About this task
Please retype, character for character, the portion of the entries below that runs from the line containing "315 354 288" to the last line.

Data excerpts
--- START ---

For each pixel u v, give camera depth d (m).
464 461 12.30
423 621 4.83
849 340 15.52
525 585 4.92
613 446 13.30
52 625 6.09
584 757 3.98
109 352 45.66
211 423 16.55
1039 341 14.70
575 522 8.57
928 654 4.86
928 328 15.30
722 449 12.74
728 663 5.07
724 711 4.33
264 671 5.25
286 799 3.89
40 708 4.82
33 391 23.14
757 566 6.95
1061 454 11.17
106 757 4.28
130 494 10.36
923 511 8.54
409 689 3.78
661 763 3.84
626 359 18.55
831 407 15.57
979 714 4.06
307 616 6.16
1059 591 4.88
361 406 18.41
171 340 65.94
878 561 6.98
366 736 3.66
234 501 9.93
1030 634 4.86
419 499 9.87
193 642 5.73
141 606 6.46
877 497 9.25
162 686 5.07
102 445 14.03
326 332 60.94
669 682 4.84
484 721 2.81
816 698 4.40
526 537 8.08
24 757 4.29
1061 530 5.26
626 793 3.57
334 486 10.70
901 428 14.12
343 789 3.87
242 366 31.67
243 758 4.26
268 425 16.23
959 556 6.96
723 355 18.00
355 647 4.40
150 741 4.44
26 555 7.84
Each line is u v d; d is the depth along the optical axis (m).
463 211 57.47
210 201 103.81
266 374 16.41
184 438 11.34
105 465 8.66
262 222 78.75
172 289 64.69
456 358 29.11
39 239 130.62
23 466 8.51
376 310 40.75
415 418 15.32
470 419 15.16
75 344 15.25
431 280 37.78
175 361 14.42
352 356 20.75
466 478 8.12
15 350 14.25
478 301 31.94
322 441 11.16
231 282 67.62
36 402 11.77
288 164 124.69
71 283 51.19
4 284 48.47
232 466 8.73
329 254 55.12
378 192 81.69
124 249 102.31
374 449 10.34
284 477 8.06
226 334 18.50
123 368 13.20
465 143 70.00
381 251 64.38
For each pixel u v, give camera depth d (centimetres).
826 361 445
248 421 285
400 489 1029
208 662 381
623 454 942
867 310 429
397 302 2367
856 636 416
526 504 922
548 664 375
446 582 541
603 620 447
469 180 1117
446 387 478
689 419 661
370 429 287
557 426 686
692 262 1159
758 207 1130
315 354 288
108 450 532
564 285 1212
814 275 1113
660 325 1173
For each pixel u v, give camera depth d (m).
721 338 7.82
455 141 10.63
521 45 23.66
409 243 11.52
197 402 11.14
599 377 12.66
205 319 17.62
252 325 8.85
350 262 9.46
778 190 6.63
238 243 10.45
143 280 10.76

--- END ---

Result for this exercise
315 354 288
108 450 532
564 285 1212
814 275 1113
660 325 1173
For each pixel u v, give camera depth d (m).
721 338 7.82
455 141 10.63
521 45 23.66
409 243 11.52
197 402 11.14
599 377 12.66
205 319 17.62
252 325 8.85
350 262 9.46
778 190 6.63
238 243 10.45
143 280 10.76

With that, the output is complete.